# [Action item]
The whole listing should be retyped exactly as it appears.

# [Available data]
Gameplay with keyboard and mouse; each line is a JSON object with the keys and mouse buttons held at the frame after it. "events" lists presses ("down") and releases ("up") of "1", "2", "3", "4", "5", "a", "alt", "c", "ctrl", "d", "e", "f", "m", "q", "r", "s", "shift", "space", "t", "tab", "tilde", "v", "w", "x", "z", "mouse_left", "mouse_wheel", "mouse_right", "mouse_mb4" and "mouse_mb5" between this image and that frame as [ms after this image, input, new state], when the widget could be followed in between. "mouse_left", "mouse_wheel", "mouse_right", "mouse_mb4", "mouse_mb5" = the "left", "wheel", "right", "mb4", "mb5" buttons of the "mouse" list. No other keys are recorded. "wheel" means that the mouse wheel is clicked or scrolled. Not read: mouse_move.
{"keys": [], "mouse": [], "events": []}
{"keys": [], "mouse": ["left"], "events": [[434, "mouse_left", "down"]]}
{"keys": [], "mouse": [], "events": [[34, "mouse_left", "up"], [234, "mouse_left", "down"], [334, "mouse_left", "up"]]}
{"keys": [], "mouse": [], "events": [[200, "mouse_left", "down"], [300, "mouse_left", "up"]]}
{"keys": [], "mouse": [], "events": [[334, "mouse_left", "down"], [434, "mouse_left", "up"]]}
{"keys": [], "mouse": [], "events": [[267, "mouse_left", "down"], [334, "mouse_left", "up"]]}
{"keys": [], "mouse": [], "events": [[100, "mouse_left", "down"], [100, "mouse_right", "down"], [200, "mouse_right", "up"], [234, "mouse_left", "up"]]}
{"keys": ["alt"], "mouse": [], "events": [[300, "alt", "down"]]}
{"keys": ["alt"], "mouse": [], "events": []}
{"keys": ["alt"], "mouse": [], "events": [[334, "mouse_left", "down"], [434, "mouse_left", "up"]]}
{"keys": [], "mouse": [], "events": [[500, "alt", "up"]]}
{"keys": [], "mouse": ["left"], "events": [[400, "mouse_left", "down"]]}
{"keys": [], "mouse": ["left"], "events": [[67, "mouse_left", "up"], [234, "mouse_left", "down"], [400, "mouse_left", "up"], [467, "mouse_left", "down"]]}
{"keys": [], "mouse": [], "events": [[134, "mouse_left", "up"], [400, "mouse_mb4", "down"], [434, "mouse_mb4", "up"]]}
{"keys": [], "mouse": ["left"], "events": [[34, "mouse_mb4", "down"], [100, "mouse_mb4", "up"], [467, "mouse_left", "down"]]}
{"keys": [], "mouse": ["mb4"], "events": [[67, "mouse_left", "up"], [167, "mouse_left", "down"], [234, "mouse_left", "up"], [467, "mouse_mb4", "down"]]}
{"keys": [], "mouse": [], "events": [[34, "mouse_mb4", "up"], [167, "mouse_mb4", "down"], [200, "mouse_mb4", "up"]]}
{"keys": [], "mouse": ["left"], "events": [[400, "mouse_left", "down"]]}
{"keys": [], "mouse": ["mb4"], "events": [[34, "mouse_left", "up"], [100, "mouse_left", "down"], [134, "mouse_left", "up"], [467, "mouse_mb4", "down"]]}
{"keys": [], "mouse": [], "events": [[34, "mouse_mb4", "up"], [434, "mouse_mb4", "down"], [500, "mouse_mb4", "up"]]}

# [Response box]
Gameplay with keyboard and mouse; each line is a JSON object with the keys and mouse buttons held at the frame after it. "events" lists presses ("down") and releases ("up") of "1", "2", "3", "4", "5", "a", "alt", "c", "ctrl", "d", "e", "f", "m", "q", "r", "s", "shift", "space", "t", "tab", "tilde", "v", "w", "x", "z", "mouse_left", "mouse_wheel", "mouse_right", "mouse_mb4" and "mouse_mb5" between this image and that frame as [ms after this image, input, new state], when the widget could be followed in between. "mouse_left", "mouse_wheel", "mouse_right", "mouse_mb4", "mouse_mb5" = the "left", "wheel", "right", "mb4", "mb5" buttons of the "mouse" list. No other keys are recorded. "wheel" means that the mouse wheel is clicked or scrolled. Not read: mouse_move.
{"keys": [], "mouse": [], "events": []}
{"keys": [], "mouse": ["left"], "events": [[434, "mouse_left", "down"]]}
{"keys": [], "mouse": [], "events": [[34, "mouse_left", "up"], [234, "mouse_left", "down"], [334, "mouse_left", "up"]]}
{"keys": [], "mouse": [], "events": [[200, "mouse_left", "down"], [300, "mouse_left", "up"]]}
{"keys": [], "mouse": [], "events": [[334, "mouse_left", "down"], [434, "mouse_left", "up"]]}
{"keys": [], "mouse": [], "events": [[267, "mouse_left", "down"], [334, "mouse_left", "up"]]}
{"keys": [], "mouse": [], "events": [[100, "mouse_left", "down"], [100, "mouse_right", "down"], [200, "mouse_right", "up"], [234, "mouse_left", "up"]]}
{"keys": ["alt"], "mouse": [], "events": [[300, "alt", "down"]]}
{"keys": ["alt"], "mouse": [], "events": []}
{"keys": ["alt"], "mouse": [], "events": [[334, "mouse_left", "down"], [434, "mouse_left", "up"]]}
{"keys": [], "mouse": [], "events": [[500, "alt", "up"]]}
{"keys": [], "mouse": ["left"], "events": [[400, "mouse_left", "down"]]}
{"keys": [], "mouse": ["left"], "events": [[67, "mouse_left", "up"], [234, "mouse_left", "down"], [400, "mouse_left", "up"], [467, "mouse_left", "down"]]}
{"keys": [], "mouse": [], "events": [[134, "mouse_left", "up"], [400, "mouse_mb4", "down"], [434, "mouse_mb4", "up"]]}
{"keys": [], "mouse": ["left"], "events": [[34, "mouse_mb4", "down"], [100, "mouse_mb4", "up"], [467, "mouse_left", "down"]]}
{"keys": [], "mouse": ["mb4"], "events": [[67, "mouse_left", "up"], [167, "mouse_left", "down"], [234, "mouse_left", "up"], [467, "mouse_mb4", "down"]]}
{"keys": [], "mouse": [], "events": [[34, "mouse_mb4", "up"], [167, "mouse_mb4", "down"], [200, "mouse_mb4", "up"]]}
{"keys": [], "mouse": ["left"], "events": [[400, "mouse_left", "down"]]}
{"keys": [], "mouse": ["mb4"], "events": [[34, "mouse_left", "up"], [100, "mouse_left", "down"], [134, "mouse_left", "up"], [467, "mouse_mb4", "down"]]}
{"keys": [], "mouse": [], "events": [[34, "mouse_mb4", "up"], [434, "mouse_mb4", "down"], [500, "mouse_mb4", "up"]]}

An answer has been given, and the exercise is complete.